**WHAT YOU ARE ASKED TO DO:** Could you retype only the lines from the one containing "left elbow: (422, 525)" through the final line of the entries, both included, skipping any images?

**DATA LISTING:**
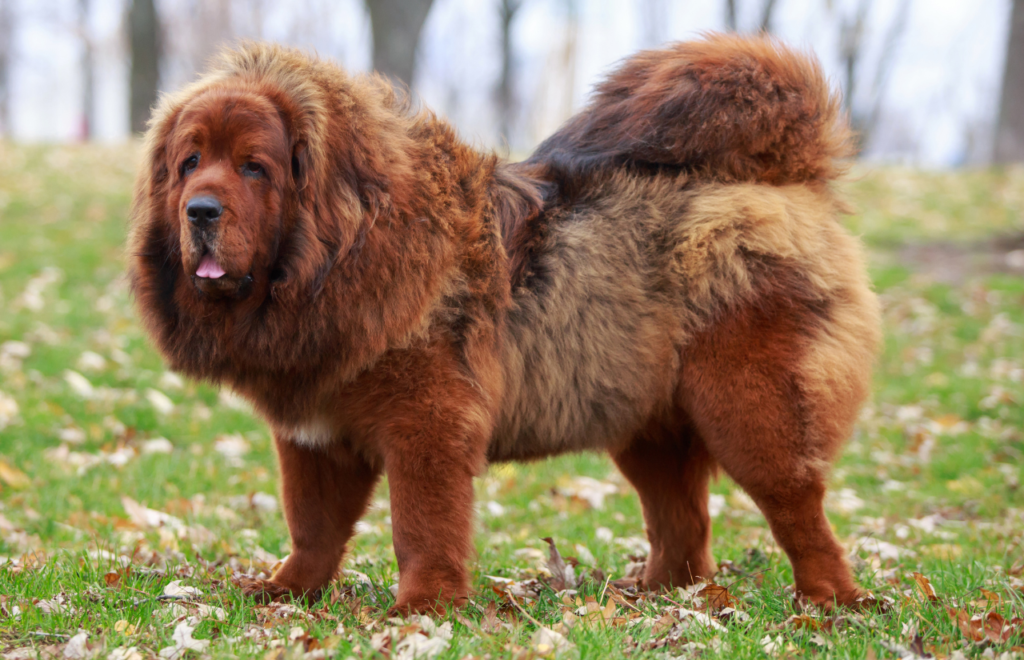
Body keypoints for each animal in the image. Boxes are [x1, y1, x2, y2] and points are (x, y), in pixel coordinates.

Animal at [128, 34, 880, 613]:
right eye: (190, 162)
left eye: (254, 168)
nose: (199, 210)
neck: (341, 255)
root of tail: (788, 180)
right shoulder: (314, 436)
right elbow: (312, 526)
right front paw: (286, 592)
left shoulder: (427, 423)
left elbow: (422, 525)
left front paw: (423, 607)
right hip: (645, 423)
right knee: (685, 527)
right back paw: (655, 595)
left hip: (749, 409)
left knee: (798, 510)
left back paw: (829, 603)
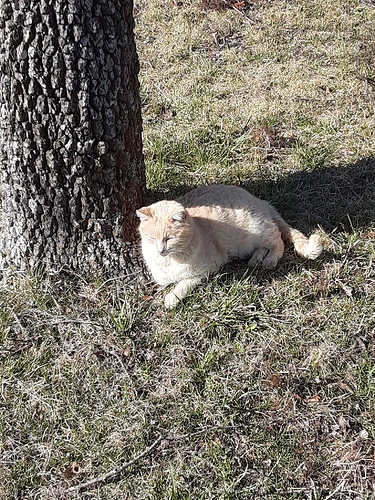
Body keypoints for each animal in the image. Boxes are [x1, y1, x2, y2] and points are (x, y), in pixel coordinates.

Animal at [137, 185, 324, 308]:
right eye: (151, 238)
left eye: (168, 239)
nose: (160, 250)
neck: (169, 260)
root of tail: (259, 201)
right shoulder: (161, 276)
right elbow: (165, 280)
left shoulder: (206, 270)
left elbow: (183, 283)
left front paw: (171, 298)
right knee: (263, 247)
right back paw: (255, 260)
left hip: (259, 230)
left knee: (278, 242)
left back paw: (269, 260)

**WRITTEN ANSWER:**
left elbow: (422, 525)
left front paw: (423, 607)
right hip: (645, 423)
right knee: (685, 527)
right back paw: (655, 595)
left hip: (749, 409)
left knee: (798, 510)
left back paw: (829, 603)
Body keypoints for each animal in the image. Boxes are [x1, y1, x2, y2] and points are (x, y), in pixel coordinates.

Animal at [137, 185, 324, 308]:
right eye: (151, 238)
left eye: (168, 239)
nose: (160, 250)
neck: (169, 260)
root of tail: (259, 201)
right shoulder: (161, 276)
right elbow: (165, 280)
left shoulder: (206, 270)
left elbow: (183, 283)
left front paw: (171, 298)
right knee: (263, 247)
right back paw: (255, 260)
left hip: (259, 230)
left knee: (278, 242)
left back paw: (269, 260)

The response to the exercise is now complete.